After the launch on July 28, 1973 and entering Skylab, the spiders were released by astronaut Owen Garriott, into a box that resembled a window frame. The spiders proceeded to construct their web, while a camera took photographs and examined the spider's behavior in a zero-gravity environment. Both spiders took a long time to adapt to their weightless existence. However, after a day, Arabella spun the first web in the experimental cage, although it was initially incomplete. The web was completed the following day. The crew members .were prompted to expand the initial protocol. They fed and watered the spiders, giving them filet mignon. The first web was removed on 13 August, to allow the spider to construct a second web. At first, the spider failed to construct a new web, but, supplied with additional water, a second web was built, this time more elaborate than the first. Eventually, both spiders died during the mission, probably due to dehydration.

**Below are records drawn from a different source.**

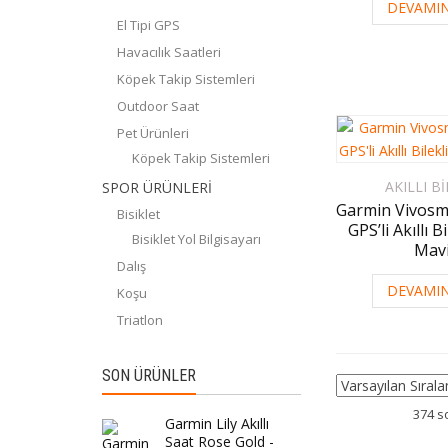
DEVAMIN
El Tipi GPS
Havacılık Saatleri
Köpek Takip Sistemleri
Outdoor Saat
Pet Ürünleri
Köpek Takip Sistemleri
AKILLI B
SPOR ÜRÜNLERİ
Garmin Vivosm
Bisiklet
GPS’li Akıllı B
Bisiklet Yol Bilgisayarı
Mavi
Dalış
DEVAMIN
Koşu
Triatlon
SON ÜRÜNLER
374 s
Garmin Lily Akıllı
Saat Rose Gold -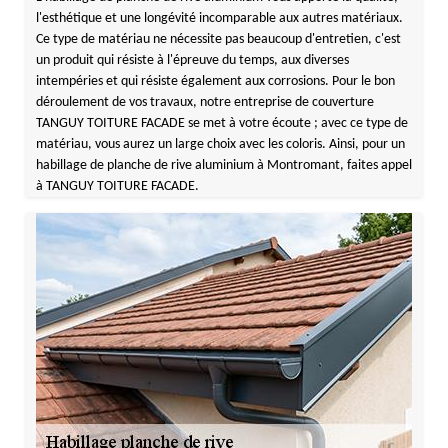
l'esthétique et une longévité incomparable aux autres matériaux.
Ce type de matériau ne nécessite pas beaucoup d'entretien, c'est
un produit qui résiste à l'épreuve du temps, aux diverses
intempéries et qui résiste également aux corrosions. Pour le bon
déroulement de vos travaux, notre entreprise de couverture
TANGUY TOITURE FACADE se met à votre écoute ; avec ce type de
matériau, vous aurez un large choix avec les coloris. Ainsi, pour un
habillage de planche de rive aluminium à Montromant, faites appel
à TANGUY TOITURE FACADE.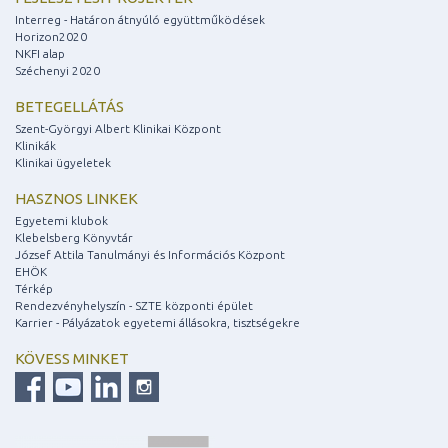
Interreg - Határon átnyúló együttműködések
Horizon2020
NKFI alap
Széchenyi 2020
BETEGELLÁTÁS
Szent-Györgyi Albert Klinikai Központ
Klinikák
Klinikai ügyeletek
HASZNOS LINKEK
Egyetemi klubok
Klebelsberg Könyvtár
József Attila Tanulmányi és Információs Központ
EHÖK
Térkép
Rendezvényhelyszín - SZTE központi épület
Karrier - Pályázatok egyetemi állásokra, tisztségekre
KÖVESS MINKET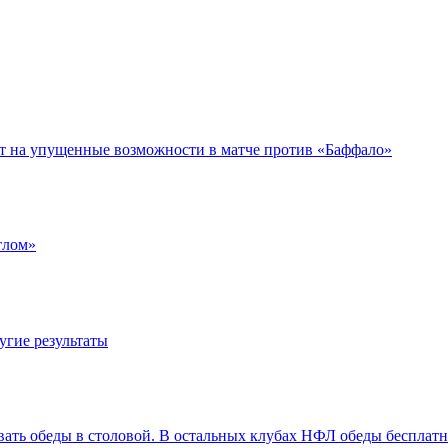
ет на упущенные возможности в матче против «Баффало»
тлом»
угие результаты
вать обеды в столовой. В остальных клубах НФЛ обеды бесплат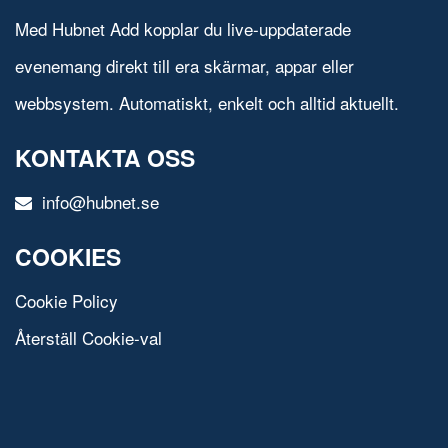
Med Hubnet Add kopplar du live-uppdaterade
evenemang direkt till era skärmar, appar eller
webbsystem. Automatiskt, enkelt och alltid aktuellt.
KONTAKTA OSS
info@hubnet.se
COOKIES
Cookie Policy
Återställ Cookie-val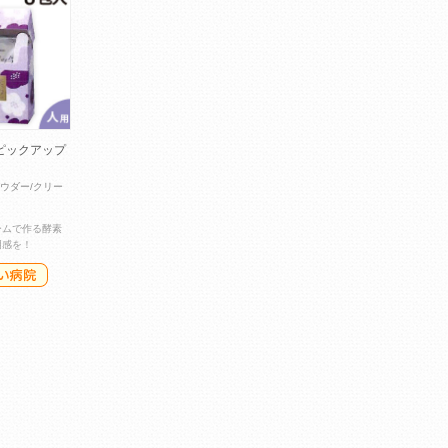
ピックアップ
(パウダー/クリー
ームで作る酵素
明感を！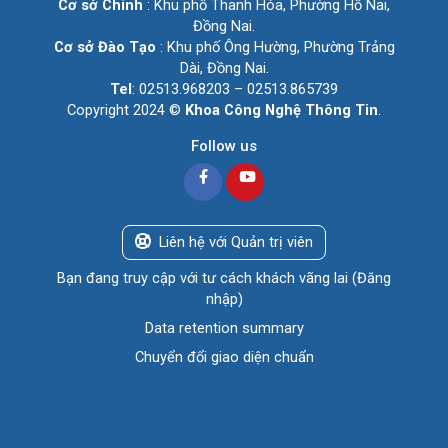
Cơ sở Chính
: Khu phố Thanh Hóa, Phường Hố Nai,
Đồng Nai.
Cơ sở Đào Tạo
: Khu phố Ông Hường, Phường Trảng
Dài, Đồng Nai.
Tel
: 02513.968203 – 02513.865739
Copyright 2024 ©
Khoa Công Nghệ Thông Tin
.
Follow us
Liên hệ với Quản trị viên
Bạn đang truy cập với tư cách khách vãng lai (
Đăng
nhập
)
Data retention summary
Chuyển đổi giao diện chuẩn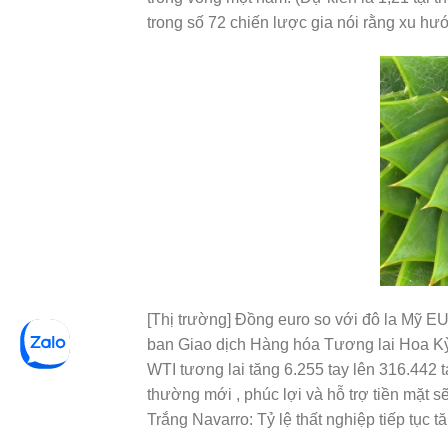
trong số 72 chiến lược gia nói rằng xu hư
[Thị trường] Đồng euro so với đô la Mỹ E
ban Giao dịch Hàng hóa Tương lai Hoa Kỳ 
WTI tương lai tăng 6.255 tay lên 316.442
thường mới , phúc lợi và hỗ trợ tiền mặ
Trắng Navarro: Tỷ lệ thất nghiệp tiếp tục t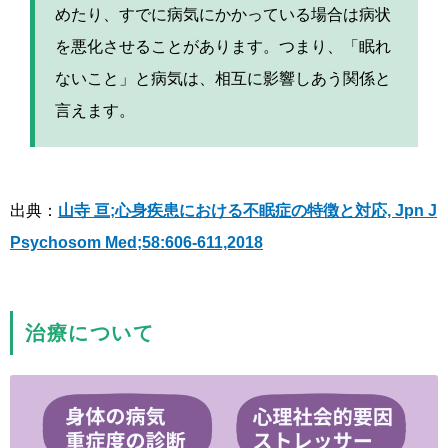
めたり、すでに病気にかかっている場合は病状
を悪化させることがあります。つまり、「眠れ
ないこと」と病気は、相互に影響しあう関係と
言えます。
出典：
山寺 亘;心身疾患における不眠症の特徴と対応, Jpn J
Psychosom Med;58:606-611,2018
治療について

When scientists were given the opportunity to study the webs, they discovered that the space-webs were finer than a normal Earth web, and although the patterns of the web were not totally dissimilar, variations were spotted, and there was a definite difference in the characteristics of the web. Additionally, while the webs were finer overall, the spaceweb had variations in thickness in places, some places were slightly thinner, and others slightly thicker. This was unusual, for Earth webs have been proven to have uniform thickness.

AMAZING SURVIVOR
JAT Airways Flight 364, registration YUAHT, was a McDonnell-Douglas DC-9 aircraft which exploded over Hermsdorf, East Germany while en route from Copenhagen to Zagreb and Belgrade on January 26, 1972. The aircraft spun out of control, crashing near the town of Srbska Kamenice in Czechoslovakia (now the Czech Republic). 27 of 28 of those on board were killed in the accident; one crewmember survived.

The surviving crewmember, flight attendant Vesna Vulovi, fell from 10,160 meters (33,330 feet) inside the tail section of the aircraft. She was entered into the Guinness Book of Records for the highest fall survived without a parachute. Vulovi was temporarily paralyzed from the waist down but lived to tell about it. She continued working for the airline, holding a desk job.

As of October 2006, this is the only fatal accident to occur to a JAT Airways aircraft.